Harrison's father co-founded the Trail-A-Sled company that produced the Scorpion snowmobiles. People 50 and older are likely to remember the innovative sleds produced here on the Cuyuna Range. Others who attend the homecoming event may have worked on them in Crosby. For younger people born after the company went belly-up, Harrison said it's a surprise the machines were made in their own backyard.
"They find that to be fascinating," he said.
Harrison said the Scorpion sleds have a retro style that people find interesting. "In their day, they were pretty hip from a design standpoint."
Trail-A-Sled Inc. was founded in 1959 in Crosby-Ironton with three founders and one employee. The company would grow to employ hundreds and have an annual payroll measured in the millions.
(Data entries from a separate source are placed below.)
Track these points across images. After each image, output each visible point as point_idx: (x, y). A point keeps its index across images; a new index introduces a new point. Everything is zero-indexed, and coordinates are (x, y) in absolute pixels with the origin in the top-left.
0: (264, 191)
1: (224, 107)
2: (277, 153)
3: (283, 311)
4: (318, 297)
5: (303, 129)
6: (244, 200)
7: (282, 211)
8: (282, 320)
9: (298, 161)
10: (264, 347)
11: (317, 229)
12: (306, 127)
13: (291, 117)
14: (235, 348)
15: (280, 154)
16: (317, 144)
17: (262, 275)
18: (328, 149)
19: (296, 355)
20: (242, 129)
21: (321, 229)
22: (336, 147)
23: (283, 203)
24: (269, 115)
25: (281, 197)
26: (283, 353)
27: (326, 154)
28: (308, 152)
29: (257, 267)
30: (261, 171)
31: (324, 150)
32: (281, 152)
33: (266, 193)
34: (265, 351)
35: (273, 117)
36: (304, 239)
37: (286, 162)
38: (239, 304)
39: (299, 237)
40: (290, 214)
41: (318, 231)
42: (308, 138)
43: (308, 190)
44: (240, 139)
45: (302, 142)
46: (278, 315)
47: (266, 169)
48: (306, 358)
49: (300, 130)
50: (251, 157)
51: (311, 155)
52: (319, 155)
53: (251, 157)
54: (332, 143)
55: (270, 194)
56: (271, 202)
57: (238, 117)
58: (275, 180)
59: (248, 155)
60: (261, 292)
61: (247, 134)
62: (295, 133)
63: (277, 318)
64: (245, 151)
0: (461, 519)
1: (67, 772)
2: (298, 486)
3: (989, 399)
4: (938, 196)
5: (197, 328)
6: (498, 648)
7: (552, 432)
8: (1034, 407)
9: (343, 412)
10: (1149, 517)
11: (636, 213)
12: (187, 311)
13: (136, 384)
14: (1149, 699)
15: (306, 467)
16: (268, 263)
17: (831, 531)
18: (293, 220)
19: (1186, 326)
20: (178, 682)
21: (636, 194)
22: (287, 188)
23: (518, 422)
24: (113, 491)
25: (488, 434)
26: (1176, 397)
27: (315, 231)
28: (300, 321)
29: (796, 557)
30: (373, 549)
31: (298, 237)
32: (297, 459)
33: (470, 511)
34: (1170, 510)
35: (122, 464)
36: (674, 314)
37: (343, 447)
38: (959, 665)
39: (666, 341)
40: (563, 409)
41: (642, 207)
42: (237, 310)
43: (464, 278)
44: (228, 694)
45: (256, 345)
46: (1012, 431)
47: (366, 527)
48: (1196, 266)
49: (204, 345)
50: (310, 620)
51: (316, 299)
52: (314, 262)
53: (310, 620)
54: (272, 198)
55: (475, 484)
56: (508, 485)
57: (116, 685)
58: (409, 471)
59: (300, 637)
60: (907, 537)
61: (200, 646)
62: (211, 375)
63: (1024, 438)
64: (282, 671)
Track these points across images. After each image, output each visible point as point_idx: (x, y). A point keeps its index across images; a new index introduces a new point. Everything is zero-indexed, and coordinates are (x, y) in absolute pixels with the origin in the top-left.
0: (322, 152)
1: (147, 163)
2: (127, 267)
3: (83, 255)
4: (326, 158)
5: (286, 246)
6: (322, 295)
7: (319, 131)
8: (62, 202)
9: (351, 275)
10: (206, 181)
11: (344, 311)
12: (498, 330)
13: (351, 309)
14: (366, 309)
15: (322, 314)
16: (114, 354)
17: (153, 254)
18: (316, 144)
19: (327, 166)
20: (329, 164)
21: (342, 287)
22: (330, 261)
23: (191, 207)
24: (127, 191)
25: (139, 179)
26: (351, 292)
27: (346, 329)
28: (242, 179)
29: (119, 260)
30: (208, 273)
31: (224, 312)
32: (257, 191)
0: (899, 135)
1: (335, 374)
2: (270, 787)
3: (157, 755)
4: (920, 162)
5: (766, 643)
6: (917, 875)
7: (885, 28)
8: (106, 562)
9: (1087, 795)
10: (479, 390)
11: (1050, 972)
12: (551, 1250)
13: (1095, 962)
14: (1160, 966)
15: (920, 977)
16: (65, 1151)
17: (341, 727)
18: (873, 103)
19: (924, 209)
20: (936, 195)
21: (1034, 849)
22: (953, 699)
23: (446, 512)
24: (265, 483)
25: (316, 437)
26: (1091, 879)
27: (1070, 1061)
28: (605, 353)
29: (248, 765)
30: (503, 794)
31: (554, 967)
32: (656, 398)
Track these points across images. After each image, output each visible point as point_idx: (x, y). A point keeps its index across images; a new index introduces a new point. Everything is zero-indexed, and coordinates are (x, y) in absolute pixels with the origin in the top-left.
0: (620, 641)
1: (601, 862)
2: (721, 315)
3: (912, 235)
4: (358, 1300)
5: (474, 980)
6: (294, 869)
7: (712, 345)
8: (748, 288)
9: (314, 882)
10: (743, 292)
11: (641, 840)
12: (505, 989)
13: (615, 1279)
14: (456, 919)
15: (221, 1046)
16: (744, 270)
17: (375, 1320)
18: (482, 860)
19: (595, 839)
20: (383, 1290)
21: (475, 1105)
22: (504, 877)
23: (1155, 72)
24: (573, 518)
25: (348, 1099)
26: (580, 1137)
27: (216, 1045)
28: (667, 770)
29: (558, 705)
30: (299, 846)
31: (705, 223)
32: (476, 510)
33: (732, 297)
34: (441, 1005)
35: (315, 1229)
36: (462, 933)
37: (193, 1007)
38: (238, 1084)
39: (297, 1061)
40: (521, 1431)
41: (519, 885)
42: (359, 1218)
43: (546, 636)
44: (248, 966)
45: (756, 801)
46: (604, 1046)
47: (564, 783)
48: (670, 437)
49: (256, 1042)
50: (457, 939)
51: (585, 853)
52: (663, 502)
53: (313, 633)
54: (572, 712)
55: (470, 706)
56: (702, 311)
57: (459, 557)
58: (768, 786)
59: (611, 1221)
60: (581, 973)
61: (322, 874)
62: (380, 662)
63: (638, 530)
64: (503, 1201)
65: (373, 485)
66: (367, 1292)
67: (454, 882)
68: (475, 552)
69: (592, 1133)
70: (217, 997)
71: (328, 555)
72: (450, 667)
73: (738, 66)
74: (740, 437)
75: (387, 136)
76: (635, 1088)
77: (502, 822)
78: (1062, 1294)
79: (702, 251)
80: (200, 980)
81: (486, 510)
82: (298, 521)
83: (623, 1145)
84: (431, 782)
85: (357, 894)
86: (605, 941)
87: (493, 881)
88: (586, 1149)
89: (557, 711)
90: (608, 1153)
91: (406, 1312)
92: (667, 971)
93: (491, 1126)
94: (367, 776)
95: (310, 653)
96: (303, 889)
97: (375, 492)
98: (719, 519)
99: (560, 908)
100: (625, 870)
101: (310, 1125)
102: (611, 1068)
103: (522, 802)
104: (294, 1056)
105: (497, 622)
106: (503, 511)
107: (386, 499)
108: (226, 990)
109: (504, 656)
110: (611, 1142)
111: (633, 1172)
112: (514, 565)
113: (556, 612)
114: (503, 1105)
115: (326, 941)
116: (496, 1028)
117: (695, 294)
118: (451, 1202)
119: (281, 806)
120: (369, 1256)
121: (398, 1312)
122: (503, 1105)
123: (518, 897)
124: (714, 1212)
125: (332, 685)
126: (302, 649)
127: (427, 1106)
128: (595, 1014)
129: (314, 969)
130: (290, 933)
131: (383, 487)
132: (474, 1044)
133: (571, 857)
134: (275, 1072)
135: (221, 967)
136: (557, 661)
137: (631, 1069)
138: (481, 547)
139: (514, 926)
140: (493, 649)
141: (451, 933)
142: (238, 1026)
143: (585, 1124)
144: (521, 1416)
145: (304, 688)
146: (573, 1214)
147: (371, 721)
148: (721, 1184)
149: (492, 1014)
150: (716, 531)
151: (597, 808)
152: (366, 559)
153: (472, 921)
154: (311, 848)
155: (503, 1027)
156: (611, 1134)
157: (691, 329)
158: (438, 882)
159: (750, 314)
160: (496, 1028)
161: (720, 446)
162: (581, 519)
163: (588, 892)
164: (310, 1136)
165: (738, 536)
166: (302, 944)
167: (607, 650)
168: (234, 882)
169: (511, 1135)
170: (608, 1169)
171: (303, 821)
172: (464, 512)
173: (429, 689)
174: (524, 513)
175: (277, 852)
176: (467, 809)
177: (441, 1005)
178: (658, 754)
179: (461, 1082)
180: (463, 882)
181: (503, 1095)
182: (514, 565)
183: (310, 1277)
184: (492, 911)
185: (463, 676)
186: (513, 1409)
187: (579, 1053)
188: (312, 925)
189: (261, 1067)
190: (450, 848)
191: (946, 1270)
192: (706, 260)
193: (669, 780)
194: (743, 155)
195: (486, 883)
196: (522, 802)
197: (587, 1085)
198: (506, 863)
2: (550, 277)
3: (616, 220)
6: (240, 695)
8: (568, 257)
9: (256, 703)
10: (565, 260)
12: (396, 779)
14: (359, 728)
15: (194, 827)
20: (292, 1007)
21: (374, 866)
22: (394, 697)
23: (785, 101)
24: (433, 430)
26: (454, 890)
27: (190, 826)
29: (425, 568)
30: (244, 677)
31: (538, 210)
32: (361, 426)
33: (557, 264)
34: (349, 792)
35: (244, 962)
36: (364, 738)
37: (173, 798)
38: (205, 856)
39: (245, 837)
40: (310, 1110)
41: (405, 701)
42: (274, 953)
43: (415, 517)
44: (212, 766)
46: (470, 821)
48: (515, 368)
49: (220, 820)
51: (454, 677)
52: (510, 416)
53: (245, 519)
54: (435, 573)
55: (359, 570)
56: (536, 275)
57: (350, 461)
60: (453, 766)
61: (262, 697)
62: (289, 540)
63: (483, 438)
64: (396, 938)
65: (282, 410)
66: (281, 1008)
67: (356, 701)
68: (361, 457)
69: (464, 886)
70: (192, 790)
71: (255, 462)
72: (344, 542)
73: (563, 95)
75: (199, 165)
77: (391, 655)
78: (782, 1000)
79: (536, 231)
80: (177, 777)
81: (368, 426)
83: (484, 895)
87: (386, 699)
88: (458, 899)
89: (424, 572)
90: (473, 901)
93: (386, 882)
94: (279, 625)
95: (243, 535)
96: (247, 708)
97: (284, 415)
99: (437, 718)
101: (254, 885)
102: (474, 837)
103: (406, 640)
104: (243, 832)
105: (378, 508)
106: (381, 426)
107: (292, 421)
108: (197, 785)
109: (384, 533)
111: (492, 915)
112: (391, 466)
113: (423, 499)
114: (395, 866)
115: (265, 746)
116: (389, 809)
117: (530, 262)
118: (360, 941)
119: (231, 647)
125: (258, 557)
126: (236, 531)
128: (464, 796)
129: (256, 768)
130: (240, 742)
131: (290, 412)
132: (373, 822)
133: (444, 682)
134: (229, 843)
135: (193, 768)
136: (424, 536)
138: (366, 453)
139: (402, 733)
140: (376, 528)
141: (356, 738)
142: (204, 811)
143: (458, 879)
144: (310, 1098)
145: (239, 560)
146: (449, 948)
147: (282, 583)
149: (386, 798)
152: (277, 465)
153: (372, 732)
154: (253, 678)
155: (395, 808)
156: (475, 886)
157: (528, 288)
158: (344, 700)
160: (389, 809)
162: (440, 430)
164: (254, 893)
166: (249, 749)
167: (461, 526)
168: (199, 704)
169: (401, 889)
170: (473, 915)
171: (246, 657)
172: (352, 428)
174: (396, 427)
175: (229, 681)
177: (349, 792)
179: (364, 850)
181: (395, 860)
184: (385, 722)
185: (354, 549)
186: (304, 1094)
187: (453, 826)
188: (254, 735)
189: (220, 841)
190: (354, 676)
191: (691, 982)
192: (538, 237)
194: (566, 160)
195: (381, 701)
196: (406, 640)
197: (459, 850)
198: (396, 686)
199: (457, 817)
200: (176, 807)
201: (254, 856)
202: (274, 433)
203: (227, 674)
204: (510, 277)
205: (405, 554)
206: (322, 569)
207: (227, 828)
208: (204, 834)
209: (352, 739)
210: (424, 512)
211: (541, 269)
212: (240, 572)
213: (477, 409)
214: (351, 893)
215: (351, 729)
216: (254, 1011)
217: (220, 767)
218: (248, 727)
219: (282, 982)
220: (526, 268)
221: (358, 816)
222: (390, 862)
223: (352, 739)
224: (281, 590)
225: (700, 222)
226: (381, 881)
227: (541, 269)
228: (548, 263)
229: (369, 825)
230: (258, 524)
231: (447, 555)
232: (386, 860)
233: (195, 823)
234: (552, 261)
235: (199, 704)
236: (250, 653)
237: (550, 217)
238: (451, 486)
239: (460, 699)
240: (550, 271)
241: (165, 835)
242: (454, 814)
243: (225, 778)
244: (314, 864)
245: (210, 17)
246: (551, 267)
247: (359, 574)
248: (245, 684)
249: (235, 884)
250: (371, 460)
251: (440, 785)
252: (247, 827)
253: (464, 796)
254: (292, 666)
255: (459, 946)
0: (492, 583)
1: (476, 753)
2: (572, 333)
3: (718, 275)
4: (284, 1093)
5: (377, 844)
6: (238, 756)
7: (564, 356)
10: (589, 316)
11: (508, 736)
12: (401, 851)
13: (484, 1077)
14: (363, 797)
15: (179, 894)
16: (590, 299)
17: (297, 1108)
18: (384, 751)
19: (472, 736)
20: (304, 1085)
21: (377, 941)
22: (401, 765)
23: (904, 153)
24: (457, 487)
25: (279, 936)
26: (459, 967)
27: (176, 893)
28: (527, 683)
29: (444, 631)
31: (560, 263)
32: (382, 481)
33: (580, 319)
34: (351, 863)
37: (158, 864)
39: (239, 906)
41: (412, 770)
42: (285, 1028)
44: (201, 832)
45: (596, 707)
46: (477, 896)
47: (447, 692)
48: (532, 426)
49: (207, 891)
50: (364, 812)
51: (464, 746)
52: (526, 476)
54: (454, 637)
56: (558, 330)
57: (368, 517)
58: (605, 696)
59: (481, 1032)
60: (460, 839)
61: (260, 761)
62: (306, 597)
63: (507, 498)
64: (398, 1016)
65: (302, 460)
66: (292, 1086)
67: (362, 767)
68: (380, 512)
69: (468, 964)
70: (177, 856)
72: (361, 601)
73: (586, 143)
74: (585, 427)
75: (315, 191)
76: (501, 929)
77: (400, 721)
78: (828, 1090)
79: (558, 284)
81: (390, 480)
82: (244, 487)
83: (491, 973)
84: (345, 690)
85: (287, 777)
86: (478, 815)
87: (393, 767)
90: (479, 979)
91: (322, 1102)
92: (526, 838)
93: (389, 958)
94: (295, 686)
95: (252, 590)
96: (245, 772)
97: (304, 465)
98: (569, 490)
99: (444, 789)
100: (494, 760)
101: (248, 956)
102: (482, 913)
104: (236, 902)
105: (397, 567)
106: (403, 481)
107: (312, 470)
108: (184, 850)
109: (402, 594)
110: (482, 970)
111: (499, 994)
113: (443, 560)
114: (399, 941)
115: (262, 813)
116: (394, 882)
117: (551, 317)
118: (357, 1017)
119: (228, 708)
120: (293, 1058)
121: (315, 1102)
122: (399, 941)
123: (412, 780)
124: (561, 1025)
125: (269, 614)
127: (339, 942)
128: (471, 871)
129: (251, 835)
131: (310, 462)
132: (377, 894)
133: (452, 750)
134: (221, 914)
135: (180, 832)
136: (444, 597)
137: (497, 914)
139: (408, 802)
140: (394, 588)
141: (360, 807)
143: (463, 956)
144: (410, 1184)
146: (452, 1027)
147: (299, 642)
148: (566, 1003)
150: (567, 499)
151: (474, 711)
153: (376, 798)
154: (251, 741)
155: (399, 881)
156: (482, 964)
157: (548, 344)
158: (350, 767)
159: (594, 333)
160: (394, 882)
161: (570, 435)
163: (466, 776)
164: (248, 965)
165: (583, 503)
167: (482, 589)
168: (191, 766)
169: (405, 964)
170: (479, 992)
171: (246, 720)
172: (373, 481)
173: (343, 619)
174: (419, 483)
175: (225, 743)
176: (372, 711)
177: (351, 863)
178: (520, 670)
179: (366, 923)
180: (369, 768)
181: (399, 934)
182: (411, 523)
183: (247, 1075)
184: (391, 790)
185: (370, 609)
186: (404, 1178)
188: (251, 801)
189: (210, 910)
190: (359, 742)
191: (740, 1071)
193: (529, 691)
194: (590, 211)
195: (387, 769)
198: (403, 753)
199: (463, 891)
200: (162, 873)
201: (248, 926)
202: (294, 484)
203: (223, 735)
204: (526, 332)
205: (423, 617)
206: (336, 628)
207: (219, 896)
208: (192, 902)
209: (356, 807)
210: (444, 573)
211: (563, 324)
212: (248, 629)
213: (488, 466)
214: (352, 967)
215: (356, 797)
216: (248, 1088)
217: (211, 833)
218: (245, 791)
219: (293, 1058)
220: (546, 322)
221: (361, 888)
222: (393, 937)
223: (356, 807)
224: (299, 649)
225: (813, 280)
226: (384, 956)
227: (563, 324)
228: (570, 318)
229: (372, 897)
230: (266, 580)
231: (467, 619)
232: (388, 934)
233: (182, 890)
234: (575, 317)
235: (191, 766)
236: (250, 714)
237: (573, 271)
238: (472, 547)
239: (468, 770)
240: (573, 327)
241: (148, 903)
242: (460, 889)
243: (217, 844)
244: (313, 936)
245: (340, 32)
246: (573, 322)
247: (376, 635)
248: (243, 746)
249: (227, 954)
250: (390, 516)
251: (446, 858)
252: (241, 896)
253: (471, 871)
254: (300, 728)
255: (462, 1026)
The company even produced a line of snowmobiles - the Stingerette - specifically geared toward women.
In 1963, the Trail-A-Sled concentrated on the production of Scorpion snowmobiles and experimented with a vulcanized process to eliminate the cleated track system.
Two years later the company had 53 employees and was making 20 units a day. The annual company payroll was $200,000. A year later, the company had grown to 125 employees and was making 50 units each day. And by 1968, the company employed 300 and had an annual payroll that was nearing $2 million. That year, the company had a new plant and plans to make 20,000 sleds for 1969. Employment continued to rise along with the payroll with 400 workers and a payroll of $2.5 million.
More expansions came in the following years. The employees rose to more than 500 and Scorpion Inc. made 22,000 machines in 1970. Seven years later, the company added the production of mopeds. And a year after that the company was purchased by Arctic Enterprises.
In 1980, high gas prices and interest rates and a poor economy combined as issues and Arctic Cat consolidated and decided to sell the Crosby-Ironton manufacturing facility. The history of the company, listed at the www.trailasled.com Web site, notes the Scorpion brand did not survive Arctic Cat's reorganization.
But collectors and Scorpion enthusiasts haven't allowed the innovative brand and the creation to be shuffled off to the history pages alone. And that history and the years of work creating the Scorpions right here in Crow Wing County will be on display Feb. 2.